In the system consensus could be implemented for any number of processes, only if the guarantee for both, FIFO client ordering of all operations (implemented by simple pipelined architecture) and linearizable writes (guaranteed by leader-based atomic broadcast protocol - Zab), would be provided. One of the advantages of ZooKeeper, in comparison to Chubby, is that former uses watches to keep track on the updates, so it avoid blocking updates to invalidate the cache, like they do in Chubby.

ZooKeeper Service

  • Znodes - abstraction for clients; set of data nodes, organized into a hierarchical name space.
    • Regular. Client can create and delete them.
    • Ephemeral. Client can create. They will be deleted automatically by the system when the session is over.
  • ZooKeeper implements watches to allow clients to receive updates on the preferred directory/znode without requiring polling.
  • Methods within the system could be both synchronous and asynchronous, depends on the operation performed by client (one operation or multiple ones respectively).
  • Guarantees.
    • Linearizable writes.
    • FIFO client order.
    • Handling shared configuration updates.
    • Liveness and durability

ZooKeeper usage

Two features introduced in ZooKeeper allows it to cover thing mentioned below:

  • Two types of nodes: regular and ephemeral.
  • Watches.

Where exactly ZooKeeper could be implemented?

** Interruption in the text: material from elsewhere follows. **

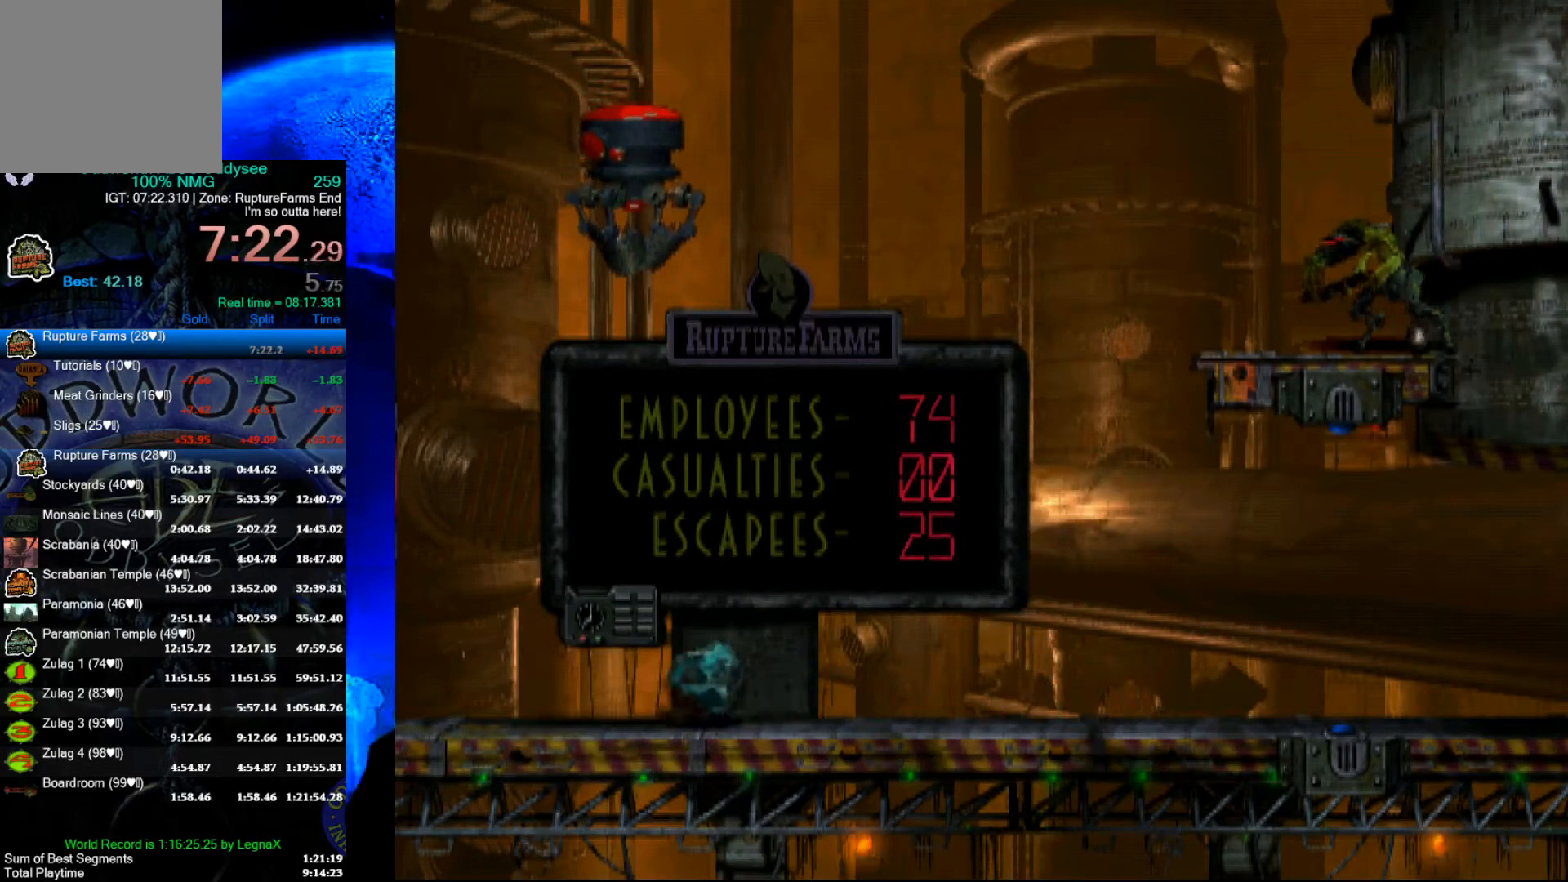
{"buttons": ["A", "R1"], "left_stick": "left", "events": []}
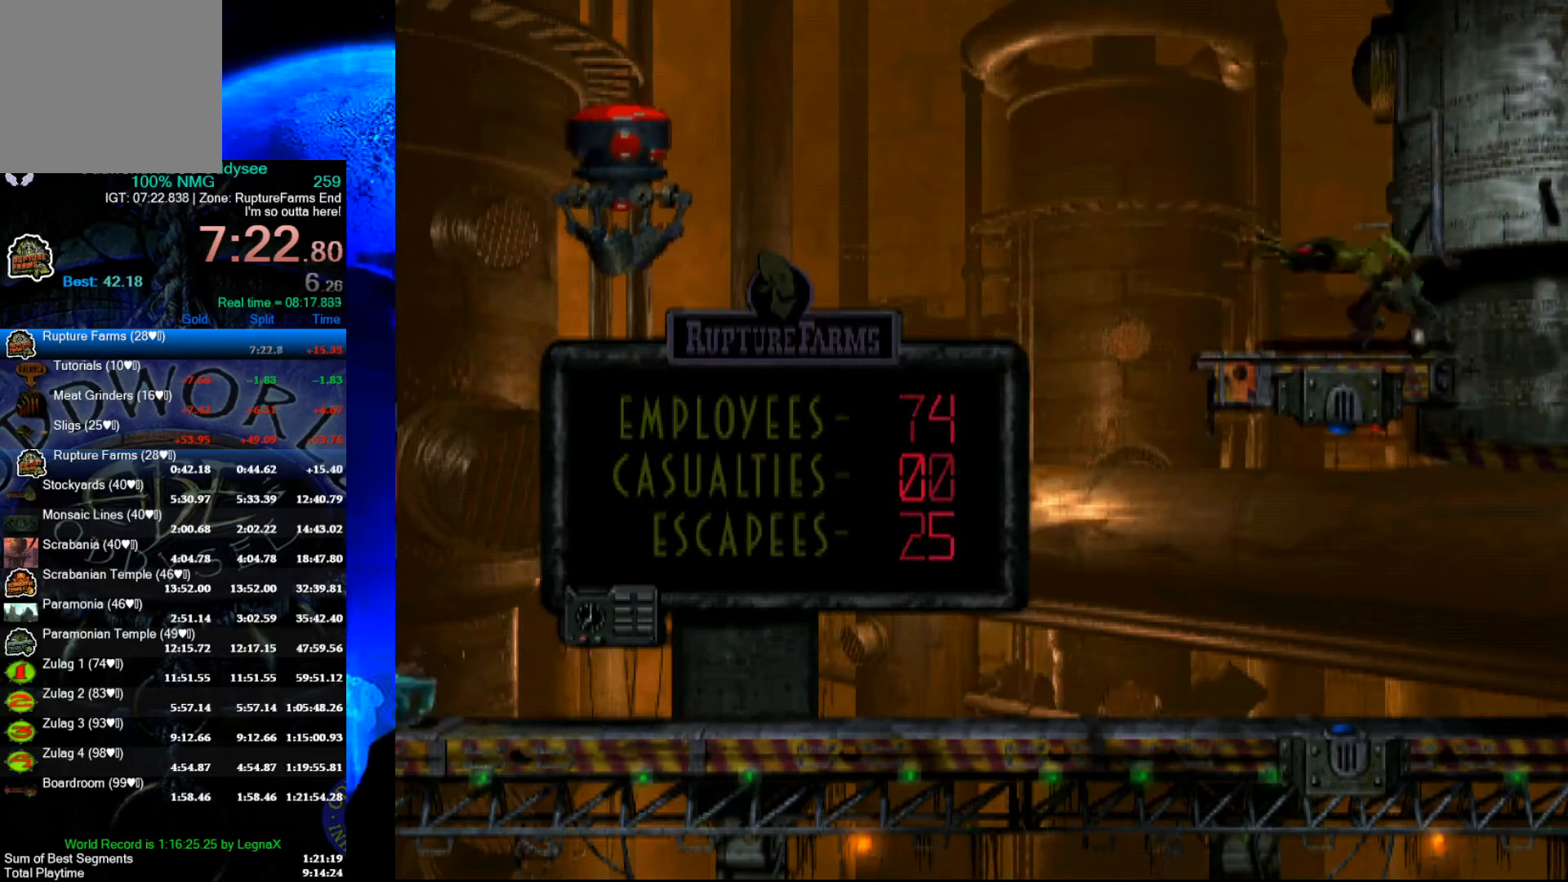
{"buttons": ["A", "R1"], "left_stick": "left", "events": []}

  • Configuration Management
    For dynamic configuration in a distributed application, Zookeeper could be used. Let's assume that configuration for some process is stored on one of the znode and watch is set to true for this path, so each time it's updated, the process will be notified.
  • Rendezvouz
    In order to keep track on not clear a priory configuration, znode could be created. This node will collect all the information about final configuration, made by scheduler, and notify the client.
  • Group Membership
    Ephemeral nodes should be used for group membership deployment. Each time, when a process member of the group starts, it creates a ephemeral node under some znode (which represent the group). The process could store in this child all necessary information: ports, addresses. When the process fails or ends, the znode that represent the process and located under parent node, will be deleted automatically. Finally, if the process want to be notified about any changes in the group, it should simply put watch to the parent folder of the group.
  • Simple Locks
    It's not a lock service, but still it could be used as one. The lock is represented by the lock file. To acquire the lock ephemeral node should be created under the lock node. If this child node is created, the lock is acquired. Releasing the lock will delete the child node, and all nodes with watch will be notified of the free critical section. After this, all waiting nodes will try to acquire the section - create the child ephemeral node.
  • Simple Locks without Herd Effect
    It's the implementation of the simple lock but with arrival order allowance: so each request will be served in the arrival order. Notification about lock release will be received only by the node watching this event.
  • Read/Write Locks
    Write lock is similar to the previous lock, when read one is slightly different, as this lock could be shared by several clients. So that if there are some write lock, read lock could be prevented. If there are only read locks, new read lock could be easily obtained. Herd effect could be introduced, as a few nodes could wait for the read lock, but this is actually we want to achieve.
  • Double Barrier
    It's implemented through creating nodes under some defined parent. Entering the barrier will be specified by adding a child to the specific folder by process, and deleting the child by a process will assure that this process finished the computation. The exit the barrier process should be notified that no children are in the parent folder already. Barrier is started when all necessary processes are registered the child node.

ZooKeeper Applications

  • The Fetching Service
    Configuration metadata to prevent consequences of master failure, just failures. Also it could be used for leader election.
  • Katta
    It's a distributed indexer. ZooKeeper used for group membership and leader election. Also used for the configuration management.
  • Yahoo! Message Broker
    It is a distributed publish-subscribe system. ZooKeeper here used for the configuration metadata, failure detection and group membership.

ZooKeeper Implementation

The main features of the implementation are following:

  • Request Processor
  • Atomic Broadcast
    Based on Zab usage.
  • Replicated Database
  • Client-Server Interactions

Related Work

  • Chubby
    It manages advisory locks for the distributed applications. It is a lock service. It allowes client to connect only to the master server.
  • ISIS
    It used for providing fault-tolerance.
    • Horus
    • Ensemble
    • Totem
  • State-machine Replication and Paxos
  • Boxwood
    It is a distributed lock servers and based on Paxos.
  • Sinfonia
    Mini-transactions for scalable distributed systems is the main goal of this system.
  • DepSpace
    Main goal is to provide Byzantine fault-tolerance.

Summary and Critique

ZooKeeper uses wait-free protocols to implement process coordination in distributed systems. Main goal of the system is its lack of locks, so that performance of the system could be improved significantly. Due to some features (like watches and different types of the nodes), ZooKeeper support following applications:

  • Configuration Management
  • Leader Election
  • Group Membership

The weakness of the ZooKeeper is that changes happened are dropped. So there could be a chance that during the time between getting the event and setting the watch multiple changes in the object could be happen. So there is a chance that not all changes will be tracked, but only the last ones. This actually means that ZooKeeper is a state based system, not an event system.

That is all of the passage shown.